The registry does not test treatment strategies directly, but its findings support aggressive risk reduction and close follow-up across all heart failure phenotypes.

Strengths and limitations

A major strength of the ESC HF III Registry is its size and geographic breadth. More than 10,000 patients from 41 countries provide a realistic snapshot of contemporary heart failure care in Europe and affiliated regions.

Another strength is that the registry included both inpatients and outpatients, allowing comparison across stages of clinical severity. The cause-specific outcome analysis also adds useful detail beyond simple all-cause mortality.
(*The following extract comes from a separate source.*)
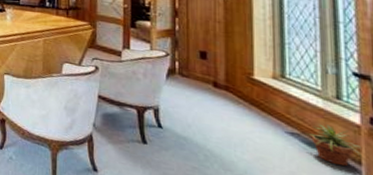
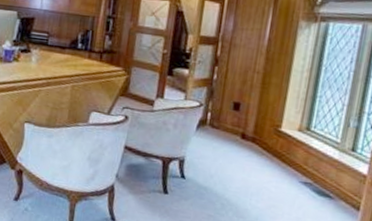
potted plant: present [304,125,362,167] -> none [316,175,363,212]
As with all registry studies, however, there are limitations. Observational data cannot prove cause and effect. Patient management was not randomized, and there may be differences in treatment intensity, comorbidity burden, and local care pathways. In addition, registry populations may still differ from the broader heart failure population if some patients were not captured or if follow-up was incomplete.

Even with these limitations, the findings are highly informative because they reflect what is happening in actual practice rather than idealized trial conditions.

Bottom line

The ESC HF III Registry shows that heart failure continues to impose a major burden across Europe and affiliated countries. In-hospital mortality was 5.1% overall and was higher when ejection fraction was lower. Over one year, death and rehospitalization remained common in both acute and outpatient settings.

Patients hospitalized with acute heart failure had particularly high event rates, with roughly twice the risk of rehospitalization compared with outpatient patients. Although HFrEF generally had worse outcomes, HFmrEF and HFpEF also carried substantial risk and deserve equally serious clinical attention.

For clinicians, the message is clear: heart failure management should not stop at discharge. It requires ongoing, phenotype-aware care, close monitoring, and timely treatment adjustment to reduce death, rehospitalization, and the long-term burden of this chronic condition.